Chip foundry technology has become more popular, leading to a decrease in manufacturing costs. The separation of chip design and manufacturing has been the mainstream direction of development in the semiconductor industry in the past decade. TSMC has grasped this trend and become the world’s largest chip manufacturer. In April of this year, Intel announced its return to the chip wafer foundry field and plans to invest $20 billion to build two large chip factories in Arizona. Another heavyweight player has entered the chip foundry market, which is likely to reduce the cost of chip foundry. As chip manufacturing processes approach the limit of 1 nanometer, the development speed has slowed down, which means that the performance gap of chips is more prominent in the design rather than manufacturing side. Vehicle chips are more tolerant of power consumption than mobile handheld devices, which greatly reduces the design difficulty. Secondly, the chip industry has entered a mature stage, and the increasing number of chip design talents makes it no longer difficult for manufacturers to build a professional design team from scratch.
(Image Source: Internet)
Self-Driving Cars Attract Users to Pay for High-Priced Chips
The new driving experience brought by self-driving cars has made consumers willing to pay for high-performance, high-priced chips. Since the concept of self-driving cars became prevalent, both autonomous driving and assisted driving have become one of the key features that consumers focus on when purchasing a car. Thanks to the retail price of hundreds of thousands of yuan for car purchases, tens of thousands of yuan for driving assistance packages are not as expensive, so chips costing over 10,000 yuan have entered the mass consumption field for the first time. The increase in the unit price of chip consumption enables manufacturers to balance the high hardware R&D costs in the early stages, and slight modifications to self-driving chips can be applied to other vision-related functions in subsequent developments. For example, Tesla’s latest release, the Tesla Bot, uses the FSD chip, and the vast development space for AI chips has led car manufacturers to believe that investing in AI chips is a profitable venture that won’t result in losses.

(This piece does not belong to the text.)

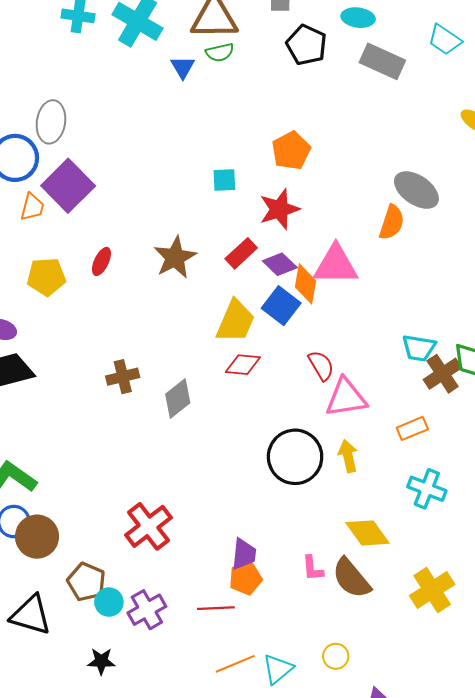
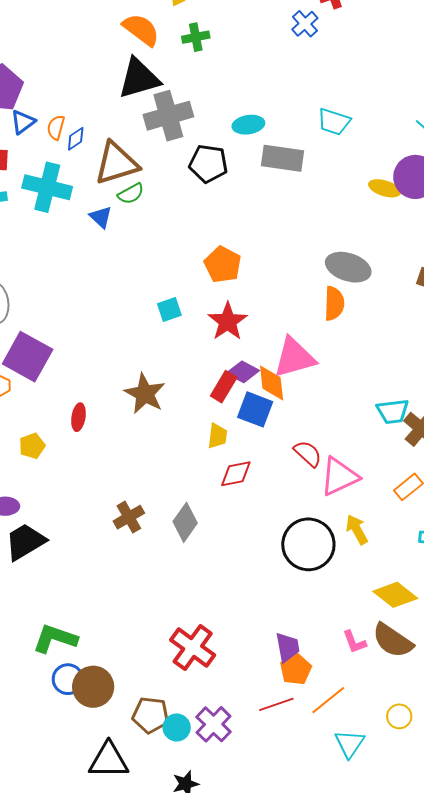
red rectangle: (241, 253) -> (224, 387), moved
yellow pentagon: (46, 277) -> (32, 446), size x0.7
yellow trapezoid: (236, 321) -> (217, 436), size x0.6
orange line: (235, 664) -> (328, 700), moved

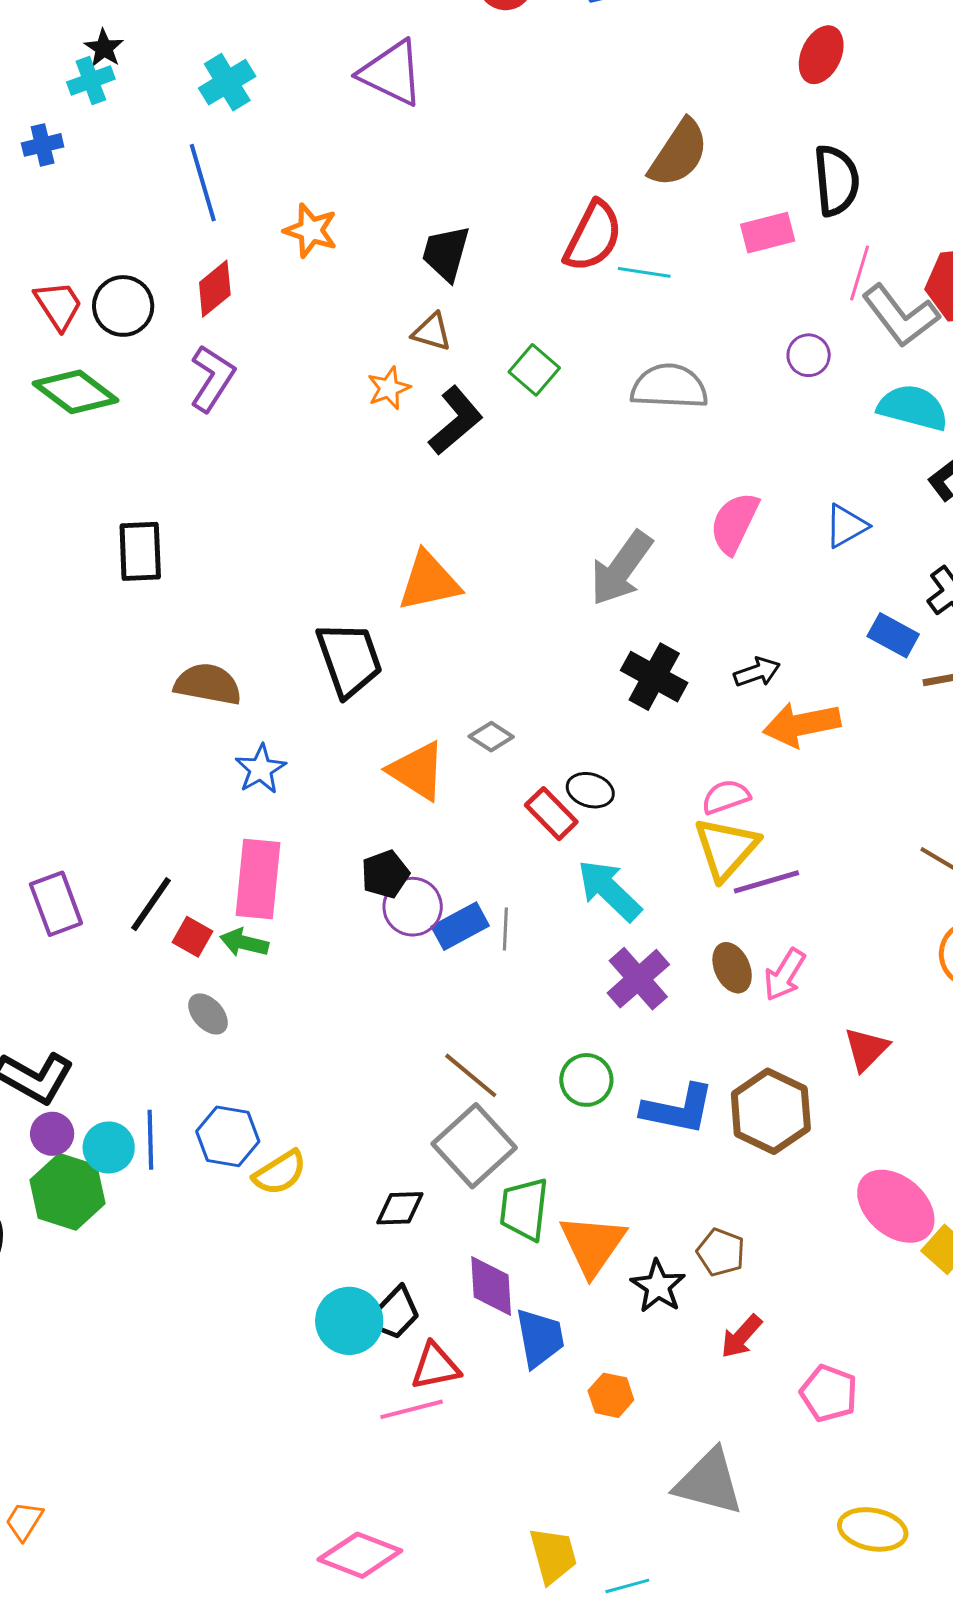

The pricing strategy of Tesla Model 3 has an interesting aspect. On the Tesla China official website, purchasing a basic standard range plus version without any additional options costs 239,000 RMB. However, the price for the full self-driving option package is as high as 64,000 RMB, which is nearly 4:1 in proportion. This is a situation that is impossible to occur in traditional automobiles. The core of autonomous driving lies in software algorithms. The low marginal cost of software makes the profit margin of Tesla’s self-driving package even higher than that of selling a Model 3. This business model, which continuously compresses hardware prices to expand sales and relies on software to make profits, reminds people of Xiaomi Company. If Tesla can maintain its current hardware product strength, further reduce the vehicle selling price through economies of scale, and rely on software services for profits, it may pose a huge challenge to other new energy brands. In addition, the independently developed AI training supercomputer and training chip D1 for accelerating the evolution of autonomous driving functions may remind us that Tesla may have already set out on the road of “making friends with hardware”.